My packable bag has held all of these and more within the last month. In fact, my friend in GA started saying, “Can you bring your Mary Poppins bag? It’s so handy for shoving everything in that we might need when we’re out.”
I love it so much, I’ve made space for not one but two packable bags: an 18L packable backpack for daytrips, easy hikes, and bike rides, and a 19L packable tote for everything else. The tote was even my underseat personal item for the first leg of my travels!
Mini Sewing Kit / Tenacious Tape
Okay, you got me. These are two different items. But they’re in the same category of Fix Its. If you don’t have one, you’d probably be fine with the other, but I like the versatility offered by both.

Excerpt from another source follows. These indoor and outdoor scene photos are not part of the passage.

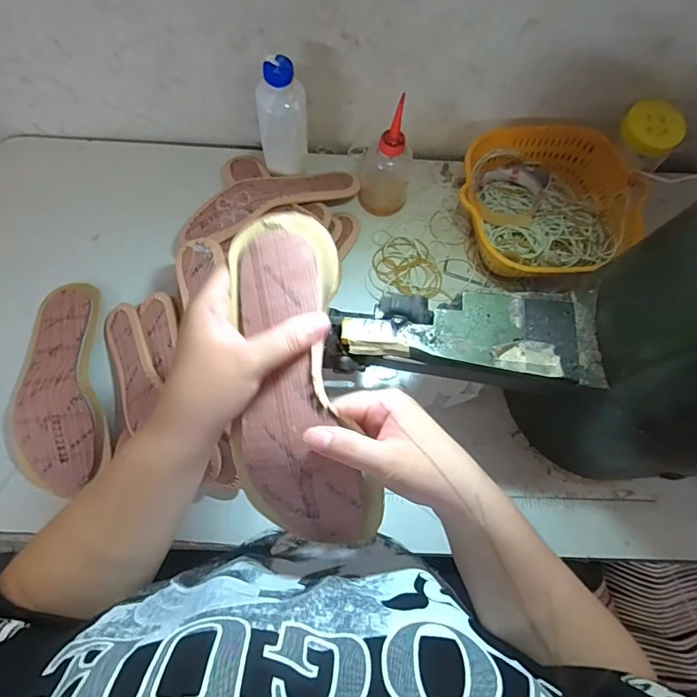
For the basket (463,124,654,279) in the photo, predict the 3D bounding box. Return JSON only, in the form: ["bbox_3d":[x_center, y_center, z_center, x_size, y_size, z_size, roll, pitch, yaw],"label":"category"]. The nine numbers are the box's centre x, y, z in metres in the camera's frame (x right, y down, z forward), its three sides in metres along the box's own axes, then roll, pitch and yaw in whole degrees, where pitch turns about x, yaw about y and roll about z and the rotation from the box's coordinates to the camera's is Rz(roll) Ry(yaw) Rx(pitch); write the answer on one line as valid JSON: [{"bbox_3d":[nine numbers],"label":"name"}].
[{"bbox_3d":[0.248,-0.181,0.589,0.209,0.085,0.190,0,73,-2],"label":"basket"}]

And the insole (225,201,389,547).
[{"bbox_3d":[-0.036,0.032,0.323,0.094,0.031,0.245,-7,98,-4],"label":"insole"}]

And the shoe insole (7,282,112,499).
[{"bbox_3d":[-0.340,0.039,0.529,0.103,0.027,0.244,-13,72,-8],"label":"shoe insole"}]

The thing about not having much (see: selling all my stuff and moving overseas with only carryon) is that you treasure the little you do have so much more. I have very limited resources; of course I’m going to make the most of them. Why would I throw an item out when I can just patch a hole and carry on?
I’ve sewn up a splitting seam in my favourite shorts (linked below.) I’ve whip-stitched a quick repair job for a damaged zip on my airport-friendly fleece. Thankfully I haven’t had to break out the tape yet, but it’s there for heavier-duty items like my travel pack or rain jacket.
Refillable Water Bottle
Without my water bottle, I would be chronically dehydrated and incredibly thirsty. Whether battling 38C/100F heat and drenching humidity in the deep south of the USA or waking up parched at 4am in Canada, a reusable water bottle has been a lifesaver.
Any cons? On a 12-hour long-haul flight, the attendant told me she couldn’t refill it as she wasn’t allowed to take my property away from my seat. And I once got a whopping bruise from the very full metal bottle leaping out of the side pocket of my bag to impact my leg. Barring those occasional incidents, I haven’t had any issues.
Just remember to empty any liquid out before hitting the security line at airports.
Mesh Laundry Bag
I bought this on a whim at a $2 Shop a few days before I flew out. If nothing else, I figured, it would make a good delicates bag for my laundry. And it’s great! As anyone who’s ever opened the washing machine to find their favourite, very expensive bra wrapped around the centre column will know, a mesh bag is indeed an essential. But that’s not all.
It’s also been: a stash bag for muddy items, a store for unmentionables, a hiding place for small gifts, and my overall laundry basket. No more digging through packing cubes, trying to remember what needed washing! Just dump it in the laundry bag and zip it up. Done.
I bought these S-Biners at the hardware store the same morning I booked my flights, which was approximately 24 hours before I left New Zealand. The Mitre 10 website said they were stocked in the doors-and-handles department. They were, in fact, in the keys-and-padlocks department.
A little S-shaped carabiner with a spin-lock mechanism, they’re used for exactly what you’d think: locking things. I find TSA padlocks bulky and heavy, not to mention they practically scream I own things worth stealing. S-biners are far lighter and more subtle while still being a deterrent to casual theft. I especially appreciated them when the overhead bins near my aeroplane seat were full, and I had to stow my pack halfway up the aisle where I couldn’t see it.
Plus, they’re cheap — and look at all those colours!